» Material to process
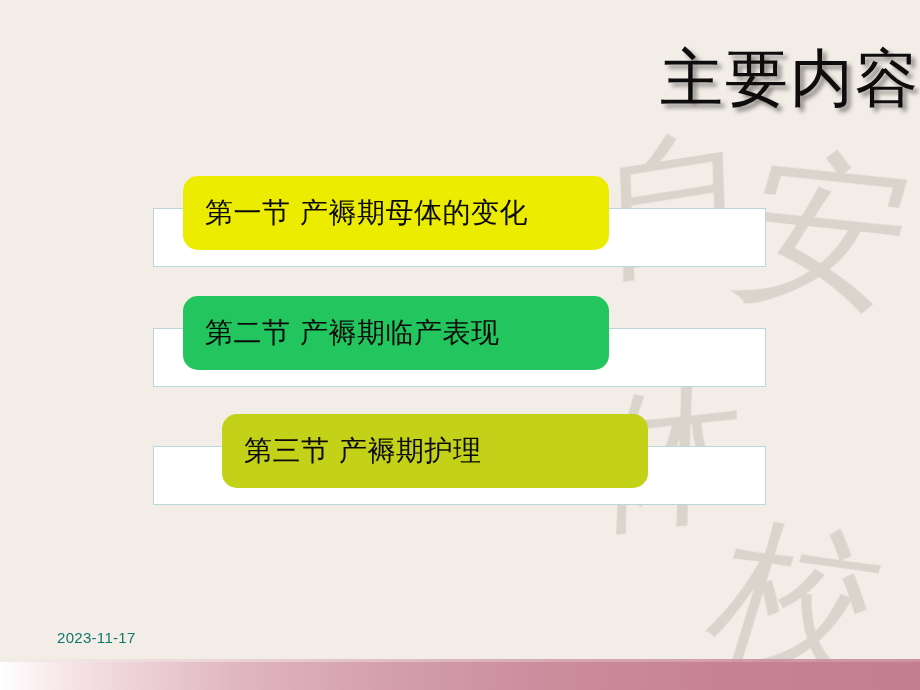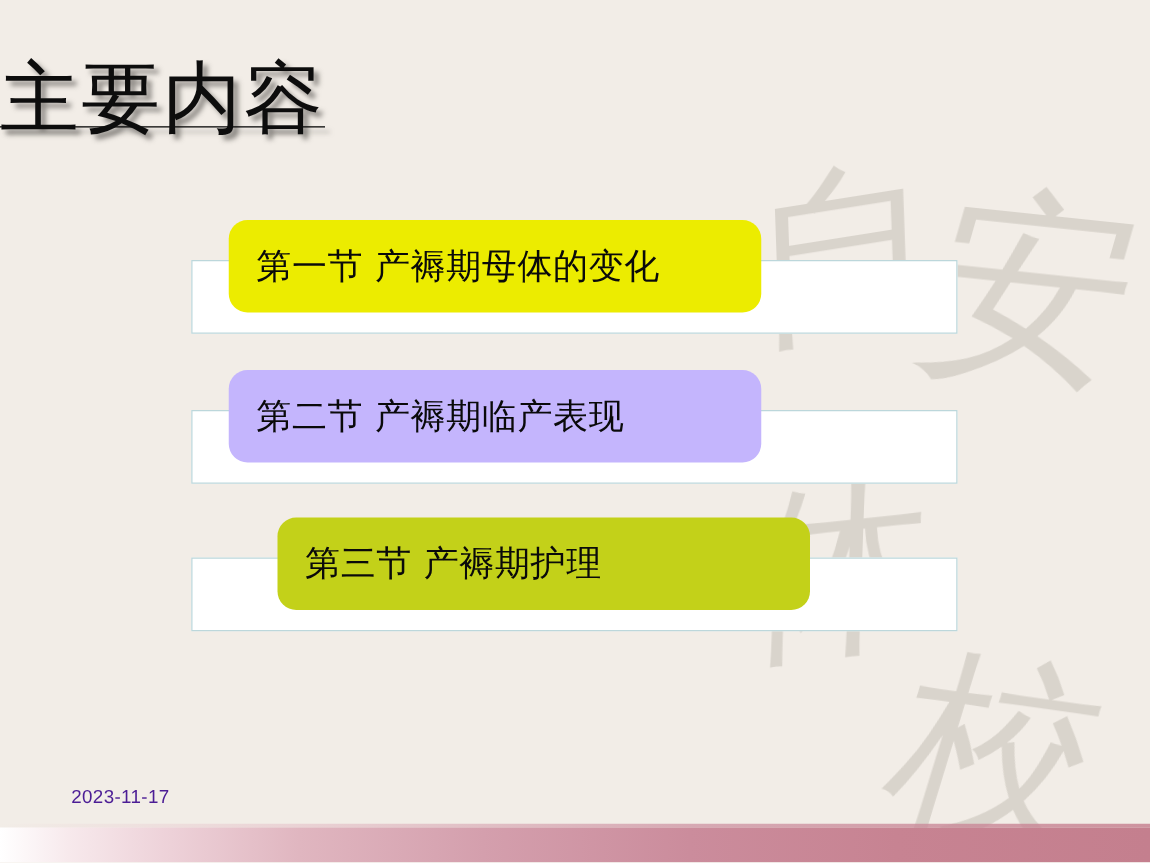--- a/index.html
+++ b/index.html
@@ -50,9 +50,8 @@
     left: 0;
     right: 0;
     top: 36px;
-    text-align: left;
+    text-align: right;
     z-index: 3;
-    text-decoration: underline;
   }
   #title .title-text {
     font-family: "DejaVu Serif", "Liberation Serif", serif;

» What is expected
Apart from the images, every line above is to be given again exactly.

» Task answer
--- a/index.html
+++ b/index.html
@@ -50,9 +50,8 @@
     left: 0;
     right: 0;
     top: 36px;
-    text-align: left;
+    text-align: right;
     z-index: 3;
-    text-decoration: underline;
   }
   #title .title-text {
     font-family: "DejaVu Serif", "Liberation Serif", serif;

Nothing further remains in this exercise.